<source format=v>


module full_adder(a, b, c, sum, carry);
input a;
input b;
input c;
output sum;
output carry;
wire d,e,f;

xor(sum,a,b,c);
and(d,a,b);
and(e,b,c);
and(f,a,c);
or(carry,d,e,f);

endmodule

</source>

------------------------

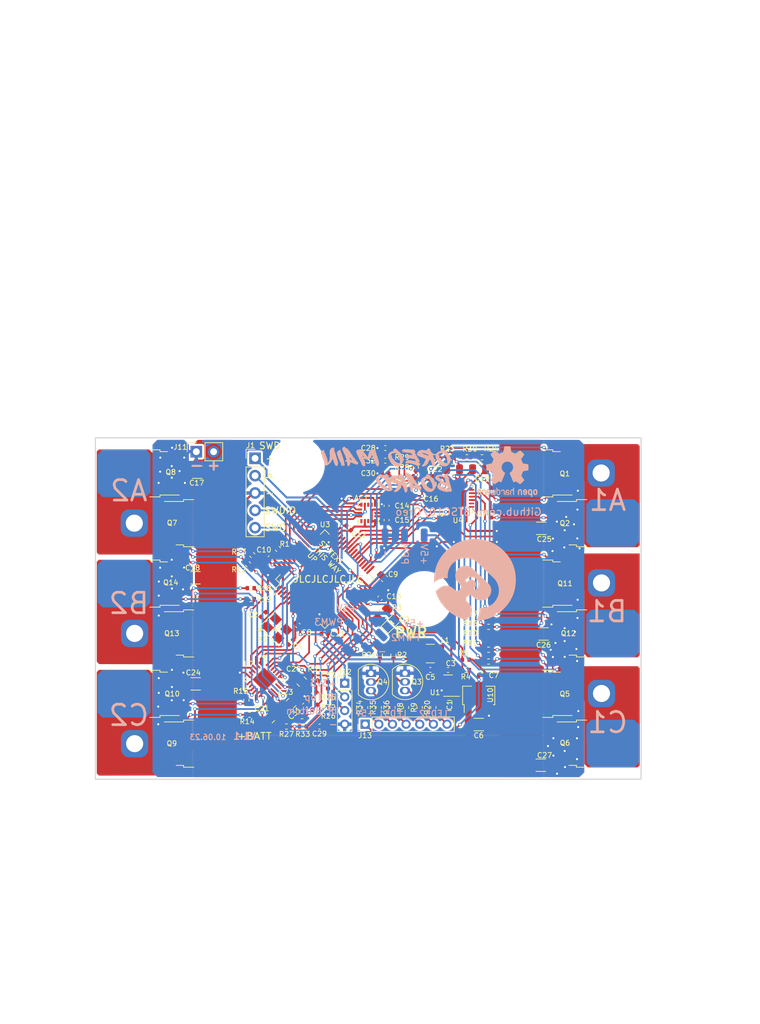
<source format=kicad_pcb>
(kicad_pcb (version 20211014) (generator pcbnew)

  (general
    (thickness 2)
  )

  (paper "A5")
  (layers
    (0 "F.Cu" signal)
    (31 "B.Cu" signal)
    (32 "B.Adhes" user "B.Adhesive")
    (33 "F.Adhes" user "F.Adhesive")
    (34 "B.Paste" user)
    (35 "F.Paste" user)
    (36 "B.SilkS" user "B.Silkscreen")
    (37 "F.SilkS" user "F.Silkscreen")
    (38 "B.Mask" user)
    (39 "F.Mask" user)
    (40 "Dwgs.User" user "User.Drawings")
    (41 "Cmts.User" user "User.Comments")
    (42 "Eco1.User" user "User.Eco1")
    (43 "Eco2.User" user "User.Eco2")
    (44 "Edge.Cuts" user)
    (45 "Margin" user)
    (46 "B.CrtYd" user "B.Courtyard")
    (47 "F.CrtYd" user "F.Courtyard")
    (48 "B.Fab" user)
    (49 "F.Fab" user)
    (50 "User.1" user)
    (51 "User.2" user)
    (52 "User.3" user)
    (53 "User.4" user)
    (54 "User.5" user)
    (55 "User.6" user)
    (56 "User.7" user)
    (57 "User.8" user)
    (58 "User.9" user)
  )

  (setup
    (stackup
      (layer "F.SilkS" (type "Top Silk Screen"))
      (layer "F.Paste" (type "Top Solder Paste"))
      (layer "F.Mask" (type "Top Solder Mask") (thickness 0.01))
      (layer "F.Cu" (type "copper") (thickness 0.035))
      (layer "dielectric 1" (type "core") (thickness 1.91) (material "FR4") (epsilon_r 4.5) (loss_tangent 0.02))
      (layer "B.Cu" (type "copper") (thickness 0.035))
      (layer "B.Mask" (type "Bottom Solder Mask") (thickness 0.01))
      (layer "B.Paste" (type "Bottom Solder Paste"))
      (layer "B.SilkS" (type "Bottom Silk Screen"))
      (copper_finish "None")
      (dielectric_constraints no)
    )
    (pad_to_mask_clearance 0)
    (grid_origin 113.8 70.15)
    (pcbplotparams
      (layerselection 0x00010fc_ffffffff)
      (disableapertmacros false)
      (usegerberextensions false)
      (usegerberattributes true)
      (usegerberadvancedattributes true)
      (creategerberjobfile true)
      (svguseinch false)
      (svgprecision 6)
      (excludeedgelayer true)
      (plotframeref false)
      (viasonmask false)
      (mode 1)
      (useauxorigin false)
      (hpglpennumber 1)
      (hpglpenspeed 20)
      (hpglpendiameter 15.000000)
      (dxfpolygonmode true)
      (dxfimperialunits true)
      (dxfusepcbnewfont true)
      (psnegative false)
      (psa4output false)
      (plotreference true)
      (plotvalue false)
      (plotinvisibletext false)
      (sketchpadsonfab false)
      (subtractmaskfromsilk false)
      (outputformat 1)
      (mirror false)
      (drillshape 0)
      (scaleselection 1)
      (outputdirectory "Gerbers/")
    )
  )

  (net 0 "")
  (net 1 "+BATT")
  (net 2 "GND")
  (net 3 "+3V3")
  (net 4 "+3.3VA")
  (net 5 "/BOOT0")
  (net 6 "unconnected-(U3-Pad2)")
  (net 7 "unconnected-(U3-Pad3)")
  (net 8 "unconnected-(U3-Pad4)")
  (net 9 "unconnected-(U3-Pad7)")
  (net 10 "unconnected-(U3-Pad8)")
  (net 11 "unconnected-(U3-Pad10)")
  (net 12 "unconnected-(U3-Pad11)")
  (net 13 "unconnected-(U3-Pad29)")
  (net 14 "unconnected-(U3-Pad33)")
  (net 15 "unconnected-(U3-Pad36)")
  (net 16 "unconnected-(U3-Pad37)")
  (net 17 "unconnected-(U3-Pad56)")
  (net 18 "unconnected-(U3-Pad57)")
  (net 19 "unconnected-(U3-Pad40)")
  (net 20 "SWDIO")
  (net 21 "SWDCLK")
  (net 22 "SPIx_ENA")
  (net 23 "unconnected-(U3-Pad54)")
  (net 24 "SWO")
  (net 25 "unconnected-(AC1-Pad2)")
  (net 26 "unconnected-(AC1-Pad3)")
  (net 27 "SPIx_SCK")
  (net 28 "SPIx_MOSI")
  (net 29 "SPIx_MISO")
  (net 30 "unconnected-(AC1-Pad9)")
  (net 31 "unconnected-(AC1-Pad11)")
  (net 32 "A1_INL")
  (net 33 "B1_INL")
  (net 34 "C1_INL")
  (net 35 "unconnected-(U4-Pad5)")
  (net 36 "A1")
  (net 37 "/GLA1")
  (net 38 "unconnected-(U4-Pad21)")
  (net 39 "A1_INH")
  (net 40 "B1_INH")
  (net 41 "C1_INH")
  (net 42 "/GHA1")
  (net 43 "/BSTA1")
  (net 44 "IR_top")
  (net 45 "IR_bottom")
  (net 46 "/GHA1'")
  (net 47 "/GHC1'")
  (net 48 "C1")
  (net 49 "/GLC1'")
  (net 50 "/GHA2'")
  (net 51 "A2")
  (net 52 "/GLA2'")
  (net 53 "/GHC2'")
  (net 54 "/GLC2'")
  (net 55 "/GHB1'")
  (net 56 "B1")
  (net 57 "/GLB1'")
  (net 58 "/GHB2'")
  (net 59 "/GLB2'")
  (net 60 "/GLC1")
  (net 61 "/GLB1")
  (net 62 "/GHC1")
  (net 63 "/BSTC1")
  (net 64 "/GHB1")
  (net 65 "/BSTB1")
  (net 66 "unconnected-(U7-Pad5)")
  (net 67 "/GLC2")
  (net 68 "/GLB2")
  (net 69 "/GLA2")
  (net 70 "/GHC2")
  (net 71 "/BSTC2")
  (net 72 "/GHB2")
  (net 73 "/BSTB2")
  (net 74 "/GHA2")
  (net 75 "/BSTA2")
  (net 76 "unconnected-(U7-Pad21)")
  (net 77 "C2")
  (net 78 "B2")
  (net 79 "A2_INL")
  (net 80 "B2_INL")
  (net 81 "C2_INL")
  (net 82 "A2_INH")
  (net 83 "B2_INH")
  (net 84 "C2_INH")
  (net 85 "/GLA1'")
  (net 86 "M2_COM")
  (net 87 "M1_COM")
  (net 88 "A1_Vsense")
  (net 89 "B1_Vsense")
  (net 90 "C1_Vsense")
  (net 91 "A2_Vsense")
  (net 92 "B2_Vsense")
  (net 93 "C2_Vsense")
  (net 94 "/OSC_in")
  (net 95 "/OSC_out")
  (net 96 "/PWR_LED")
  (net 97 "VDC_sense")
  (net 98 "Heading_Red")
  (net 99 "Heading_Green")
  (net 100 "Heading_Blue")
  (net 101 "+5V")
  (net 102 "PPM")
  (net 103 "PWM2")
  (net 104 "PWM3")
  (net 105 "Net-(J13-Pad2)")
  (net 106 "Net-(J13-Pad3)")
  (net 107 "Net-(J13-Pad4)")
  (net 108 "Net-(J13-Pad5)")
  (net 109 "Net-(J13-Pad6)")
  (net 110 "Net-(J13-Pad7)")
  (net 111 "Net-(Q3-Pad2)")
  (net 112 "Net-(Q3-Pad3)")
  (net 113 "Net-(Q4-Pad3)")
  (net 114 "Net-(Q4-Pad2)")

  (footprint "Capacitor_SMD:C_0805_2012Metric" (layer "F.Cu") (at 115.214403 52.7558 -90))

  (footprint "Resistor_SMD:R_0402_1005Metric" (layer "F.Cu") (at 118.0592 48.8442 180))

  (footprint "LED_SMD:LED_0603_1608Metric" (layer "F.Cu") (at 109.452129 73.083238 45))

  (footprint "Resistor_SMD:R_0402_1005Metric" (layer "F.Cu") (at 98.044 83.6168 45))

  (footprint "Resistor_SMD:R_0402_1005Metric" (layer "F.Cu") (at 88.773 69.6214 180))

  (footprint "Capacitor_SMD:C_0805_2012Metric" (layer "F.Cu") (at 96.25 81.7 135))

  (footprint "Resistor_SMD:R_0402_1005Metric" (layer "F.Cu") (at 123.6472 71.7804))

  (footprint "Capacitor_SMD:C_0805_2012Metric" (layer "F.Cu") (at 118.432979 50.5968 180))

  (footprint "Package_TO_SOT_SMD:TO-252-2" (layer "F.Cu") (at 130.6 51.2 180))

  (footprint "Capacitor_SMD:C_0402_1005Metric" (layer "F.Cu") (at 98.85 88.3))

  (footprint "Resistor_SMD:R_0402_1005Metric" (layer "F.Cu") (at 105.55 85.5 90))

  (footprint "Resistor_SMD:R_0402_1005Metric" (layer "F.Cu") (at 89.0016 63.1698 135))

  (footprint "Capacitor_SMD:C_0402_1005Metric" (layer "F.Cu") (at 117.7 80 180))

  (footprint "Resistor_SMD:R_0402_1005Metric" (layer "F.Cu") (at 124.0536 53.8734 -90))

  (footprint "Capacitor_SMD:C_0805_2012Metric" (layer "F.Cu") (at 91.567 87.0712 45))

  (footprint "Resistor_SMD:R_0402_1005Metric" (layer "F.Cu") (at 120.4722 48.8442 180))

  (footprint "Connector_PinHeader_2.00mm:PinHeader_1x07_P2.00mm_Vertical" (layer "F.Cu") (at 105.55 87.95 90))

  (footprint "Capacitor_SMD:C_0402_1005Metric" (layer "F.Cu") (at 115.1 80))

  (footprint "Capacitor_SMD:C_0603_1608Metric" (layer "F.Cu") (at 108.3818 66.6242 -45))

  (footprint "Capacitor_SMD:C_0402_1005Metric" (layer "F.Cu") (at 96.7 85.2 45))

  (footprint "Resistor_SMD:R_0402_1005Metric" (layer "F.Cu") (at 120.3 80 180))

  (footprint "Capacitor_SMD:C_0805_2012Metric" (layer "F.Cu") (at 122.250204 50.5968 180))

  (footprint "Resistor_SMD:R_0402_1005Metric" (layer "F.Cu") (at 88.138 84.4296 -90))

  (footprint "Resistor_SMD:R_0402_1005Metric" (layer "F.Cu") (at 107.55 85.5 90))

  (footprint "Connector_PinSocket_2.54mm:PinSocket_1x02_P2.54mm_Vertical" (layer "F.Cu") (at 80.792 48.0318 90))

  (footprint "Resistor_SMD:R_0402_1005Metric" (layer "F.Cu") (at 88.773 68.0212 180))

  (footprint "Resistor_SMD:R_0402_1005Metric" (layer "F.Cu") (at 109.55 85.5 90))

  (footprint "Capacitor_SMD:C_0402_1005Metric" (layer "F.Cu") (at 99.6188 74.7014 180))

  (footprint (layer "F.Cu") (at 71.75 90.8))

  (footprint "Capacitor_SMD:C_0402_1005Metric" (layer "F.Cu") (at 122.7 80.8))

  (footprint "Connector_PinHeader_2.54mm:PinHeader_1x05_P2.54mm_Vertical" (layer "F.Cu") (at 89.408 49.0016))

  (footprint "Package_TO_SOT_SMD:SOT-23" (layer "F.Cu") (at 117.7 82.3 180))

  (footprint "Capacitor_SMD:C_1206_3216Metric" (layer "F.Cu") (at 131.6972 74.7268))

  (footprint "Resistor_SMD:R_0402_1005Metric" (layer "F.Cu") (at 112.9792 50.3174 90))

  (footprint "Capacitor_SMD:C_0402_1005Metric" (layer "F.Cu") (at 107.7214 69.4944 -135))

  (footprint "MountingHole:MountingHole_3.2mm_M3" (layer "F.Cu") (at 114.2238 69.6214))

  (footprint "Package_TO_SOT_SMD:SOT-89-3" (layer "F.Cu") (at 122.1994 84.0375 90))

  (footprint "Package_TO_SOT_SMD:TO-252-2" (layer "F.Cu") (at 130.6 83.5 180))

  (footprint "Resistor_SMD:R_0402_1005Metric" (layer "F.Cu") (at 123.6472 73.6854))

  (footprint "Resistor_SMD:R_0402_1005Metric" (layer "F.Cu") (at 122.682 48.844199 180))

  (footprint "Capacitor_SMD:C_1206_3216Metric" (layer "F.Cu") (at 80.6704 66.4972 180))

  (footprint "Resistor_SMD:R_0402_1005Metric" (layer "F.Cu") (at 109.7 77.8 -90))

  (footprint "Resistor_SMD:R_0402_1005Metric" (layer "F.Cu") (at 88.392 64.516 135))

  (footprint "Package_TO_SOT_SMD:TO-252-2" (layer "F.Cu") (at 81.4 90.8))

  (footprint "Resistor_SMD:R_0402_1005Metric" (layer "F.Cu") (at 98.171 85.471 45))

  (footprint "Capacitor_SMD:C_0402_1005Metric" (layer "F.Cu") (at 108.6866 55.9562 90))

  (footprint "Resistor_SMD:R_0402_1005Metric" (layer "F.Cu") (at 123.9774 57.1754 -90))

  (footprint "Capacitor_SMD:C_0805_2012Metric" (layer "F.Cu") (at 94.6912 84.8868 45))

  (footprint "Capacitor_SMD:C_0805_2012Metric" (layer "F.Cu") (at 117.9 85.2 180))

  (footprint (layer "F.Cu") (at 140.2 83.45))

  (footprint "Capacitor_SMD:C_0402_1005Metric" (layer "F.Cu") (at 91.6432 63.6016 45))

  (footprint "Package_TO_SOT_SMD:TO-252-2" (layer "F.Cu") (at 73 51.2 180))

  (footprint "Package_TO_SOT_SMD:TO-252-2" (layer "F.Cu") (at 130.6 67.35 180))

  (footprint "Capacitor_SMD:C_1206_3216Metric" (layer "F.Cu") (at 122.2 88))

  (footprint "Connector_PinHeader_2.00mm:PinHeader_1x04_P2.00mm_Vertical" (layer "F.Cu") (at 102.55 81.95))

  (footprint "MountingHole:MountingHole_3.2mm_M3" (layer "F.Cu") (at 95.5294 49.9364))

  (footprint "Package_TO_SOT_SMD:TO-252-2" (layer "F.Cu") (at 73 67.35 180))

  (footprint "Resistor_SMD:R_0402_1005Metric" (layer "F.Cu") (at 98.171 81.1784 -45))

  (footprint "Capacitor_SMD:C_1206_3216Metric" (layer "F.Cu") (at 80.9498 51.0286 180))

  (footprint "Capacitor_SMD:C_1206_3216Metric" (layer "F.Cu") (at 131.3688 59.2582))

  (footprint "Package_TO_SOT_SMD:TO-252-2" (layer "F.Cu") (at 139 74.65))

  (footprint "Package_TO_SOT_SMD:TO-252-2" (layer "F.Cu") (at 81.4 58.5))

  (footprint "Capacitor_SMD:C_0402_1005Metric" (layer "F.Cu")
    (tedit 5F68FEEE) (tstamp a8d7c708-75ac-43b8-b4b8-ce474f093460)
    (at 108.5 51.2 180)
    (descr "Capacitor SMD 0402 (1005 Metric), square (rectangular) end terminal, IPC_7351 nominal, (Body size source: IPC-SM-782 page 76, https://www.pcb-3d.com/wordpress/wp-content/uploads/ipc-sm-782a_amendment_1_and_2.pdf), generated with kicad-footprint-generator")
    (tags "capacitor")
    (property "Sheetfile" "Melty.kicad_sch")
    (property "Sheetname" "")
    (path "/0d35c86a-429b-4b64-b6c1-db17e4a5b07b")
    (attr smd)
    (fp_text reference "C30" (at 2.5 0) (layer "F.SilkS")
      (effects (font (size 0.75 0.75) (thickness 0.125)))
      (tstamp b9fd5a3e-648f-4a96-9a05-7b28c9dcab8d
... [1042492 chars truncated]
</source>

------------------------

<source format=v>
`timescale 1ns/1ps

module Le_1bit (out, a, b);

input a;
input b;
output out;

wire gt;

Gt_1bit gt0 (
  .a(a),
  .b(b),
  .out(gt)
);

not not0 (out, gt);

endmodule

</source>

------------------------

Copy out each line of the material in which the word "thickness" turns up.

    (thickness 2)
      (layer "F.Mask" (type "Top Solder Mask") (thickness 0.01))
      (layer "F.Cu" (type "copper") (thickness 0.035))
      (layer "dielectric 1" (type "core") (thickness 1.91) (material "FR4") (epsilon_r 4.5) (loss_tangent 0.02))
      (layer "B.Cu" (type "copper") (thickness 0.035))
      (layer "B.Mask" (type "Bottom Solder Mask") (thickness 0.01))
      (effects (font (size 0.75 0.75) (thickness 0.125)))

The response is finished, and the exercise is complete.